By reminding us that the men we call our fathers are boys of the system, who spend long hours of the day gardening and sweeping the white man's yard for R20, and when they get home with a scalp direly kissed by the sun; these men-boys desire to break things out of frustration. But since they cannot afford to break and replace chairs, they break our mother's bones and break us in the process.

UCT and its white arrogance reminds us that we came to this institution with very little knowledge of this language that came with ships, and fists, and violence and moreover forced upon our people. It reminds us that our people live on their knees begging whiteness for their existence, and their survival in a white supremacist capitalist misogynist system; thus, according to UCT we ought to be grateful for being here because, you know; UCT was never built for us. Nonsense!

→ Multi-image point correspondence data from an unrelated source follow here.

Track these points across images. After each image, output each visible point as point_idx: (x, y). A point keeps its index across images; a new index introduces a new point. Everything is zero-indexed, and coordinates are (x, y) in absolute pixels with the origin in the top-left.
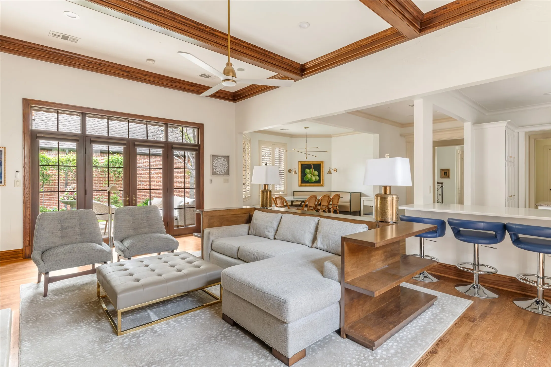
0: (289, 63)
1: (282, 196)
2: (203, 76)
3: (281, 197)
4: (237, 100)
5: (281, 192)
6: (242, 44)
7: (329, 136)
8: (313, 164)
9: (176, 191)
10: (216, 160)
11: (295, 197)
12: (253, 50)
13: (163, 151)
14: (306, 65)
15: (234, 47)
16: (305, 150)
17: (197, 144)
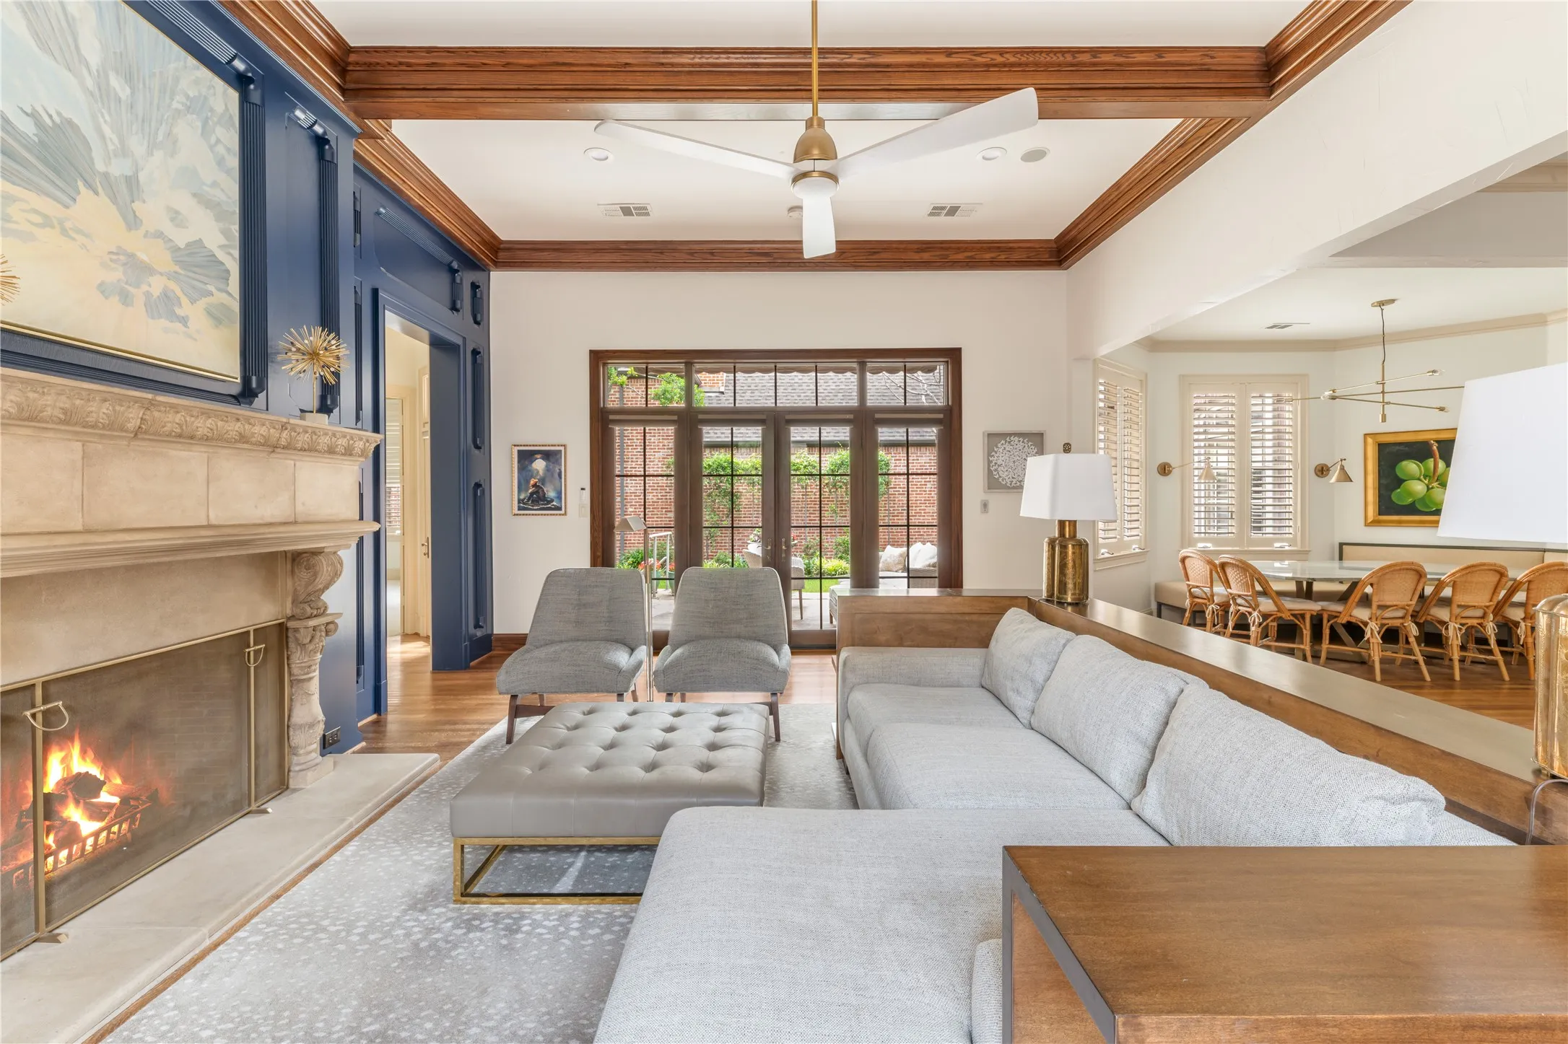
0: (1198, 60)
1: (1243, 558)
2: (939, 214)
3: (1241, 561)
4: (1067, 258)
5: (1277, 545)
6: (979, 59)
7: (1539, 320)
8: (1437, 442)
9: (883, 534)
10: (999, 445)
11: (1346, 563)
12: (1027, 65)
13: (851, 431)
14: (1283, 42)
15: (950, 82)
16: (1380, 388)
17: (945, 406)
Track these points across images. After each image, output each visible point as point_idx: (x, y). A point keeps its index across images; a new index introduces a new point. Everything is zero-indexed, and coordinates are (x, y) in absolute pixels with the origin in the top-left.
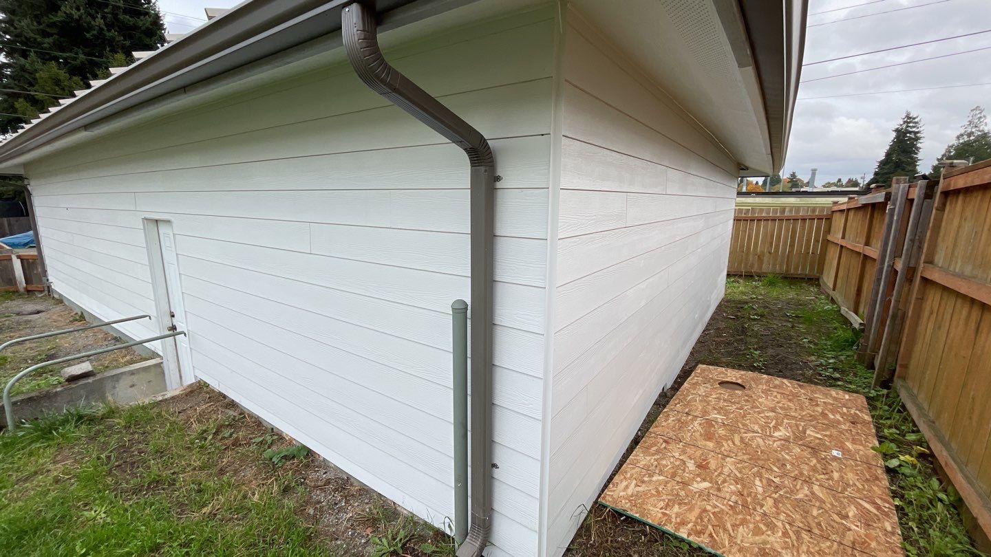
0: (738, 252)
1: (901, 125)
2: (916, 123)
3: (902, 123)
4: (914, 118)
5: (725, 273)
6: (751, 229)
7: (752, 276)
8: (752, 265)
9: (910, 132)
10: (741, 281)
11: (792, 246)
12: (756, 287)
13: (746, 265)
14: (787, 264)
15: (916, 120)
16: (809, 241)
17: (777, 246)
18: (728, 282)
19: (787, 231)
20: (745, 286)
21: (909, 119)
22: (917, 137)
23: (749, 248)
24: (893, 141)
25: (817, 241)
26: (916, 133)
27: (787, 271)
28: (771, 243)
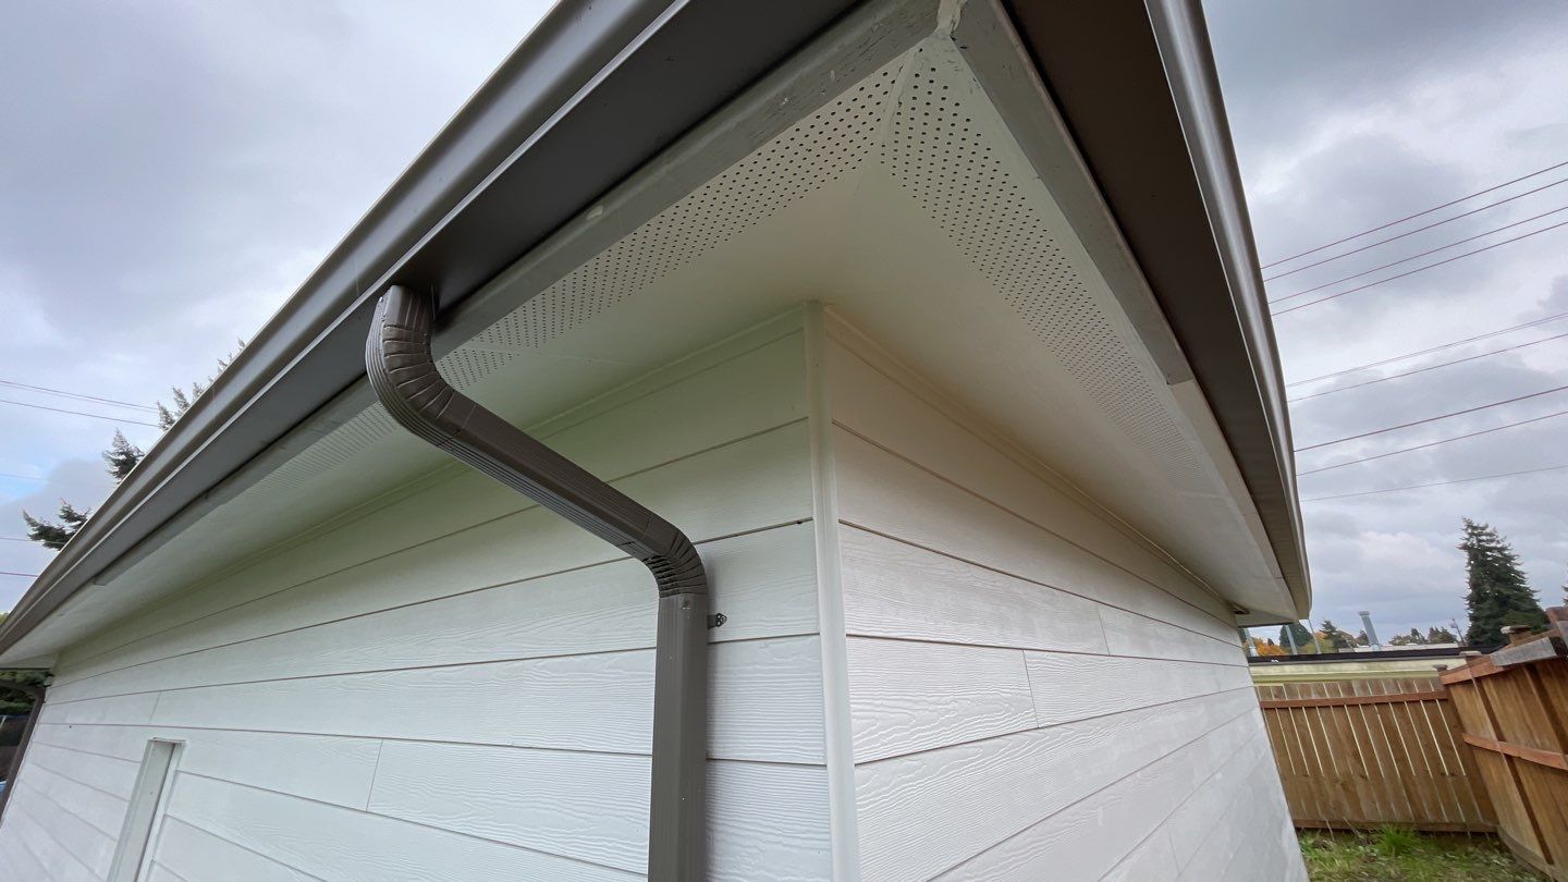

We are tired. We are angered and we cannot continue to live and learn in a space that denies us of our existence. We cannot continue to be treated as merely anonymous Black faces without a history, because we have a history. And that history did not begin when white colonialist men robbed us off our dignity. It did not begin when they cornered us with their guns and stole our land. It did not begin with slavery and colonialism, nor did it begin with apartheid. We had a history and our own narratives long before that, and by UCT conveniently omitting that in the academic curriculum and symbolic representation of this institution; UCT is omitting us and working into gradually erasing us. Us, people of colour. Us, Black women who carry a multitude of mountains and storms on our exhausted backs. Us, Black students who desire to be taught by Black female professors. Us, Black students who yearn for UCT to stop acting like Black women are flowers in revolutions and start teaching us about Mama Lillian Ngoyi, Mama Nomzamo Winnie Madikizela- Mandela, Mama Charlotte Maxeke, just to name a few. Us, nappy headed Black women with graceful knots in our rich hair, who are suffocated by the shackles of this university that celebrate white supremacy and male entitlement, though celebrating the likes of imperialists and misogynists' such as Cecil John Rhodes, Jan Smuts, Leander Jameson, Barnard Beattie. Us, women who stand in solidarity with sexually assaulted survivors on this campus who have to silently maneuver around UCT with an unbearable shame because they have no alternatives but to share their spaces with their rapists; sit in and be expected to adequately learn when they are in their tutorials; and when they're in a good mood; those rapists will patronizingly smile at them and tell them how they look good today knowing very well how the Discrimination and Harassment office at UCT has failed women at UCT. Us, the brown skinned melanin ones who are scarred by how unAfrican ‘Africa's number one university' is; and thus have labored intensely to try find bits of ourselves on the symbolism on this campus, but were accompanied by everything that counted that we are here, even after trying to bury us, we are here. We are enraged!

We are enraged because this single story of history that positions whiteness as triumphs that UCT so chooses to articulate is gigantically undermining to Black pain. It bluntly states that here, on this campus built with the sweat of our people; our pain and lives do not matter; for UCT treats us and the pain carelessly printed on our folded Black foreheads as a negation of whiteness. We are enraged that on this campus we have no space to breathe because if it is not white colonialists celebrated, it is misogyny or exclusivity. We are enraged and we demand that our campus be decolonized, because this too is our space.

We refuse to be silenced. We cannot be anonymous anymore.